• _Task requirements_: Retype the text of the records below line for line, without changing anything, and leave the pictures out.
Exercise input Start Marker
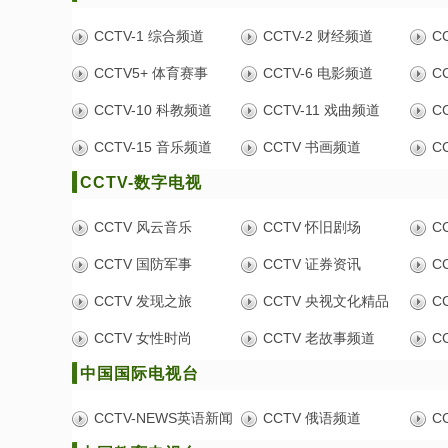
CCTV-1 综合频道
CCTV-2 财经频道
C
CCTV5+ 体育赛事
CCTV-6 电影频道
C
CCTV-10 科教频道
CCTV-11 戏曲频道
C
CCTV-15 音乐频道
CCTV 书画频道
C
CCTV-数字电视
CCTV 风云音乐
CCTV 怀旧剧场
C
CCTV 国防军事
CCTV 证券资讯
C
CCTV 发现之旅
CCTV 央视文化精品
C
CCTV 女性时尚
CCTV 老故事频道
C
中国国际电视台
CCTV-NEWS英语新闻
CCTV 俄语频道
C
Exercise input End Marker
• _Solution to this exercise_:
CCTV-1 综合频道
CCTV-2 财经频道
C
CCTV5+ 体育赛事
CCTV-6 电影频道
C
CCTV-10 科教频道
CCTV-11 戏曲频道
C
CCTV-15 音乐频道
CCTV 书画频道
C
CCTV-数字电视
CCTV 风云音乐
CCTV 怀旧剧场
C
CCTV 国防军事
CCTV 证券资讯
C
CCTV 发现之旅
CCTV 央视文化精品
C
CCTV 女性时尚
CCTV 老故事频道
C
中国国际电视台
CCTV-NEWS英语新闻
CCTV 俄语频道
C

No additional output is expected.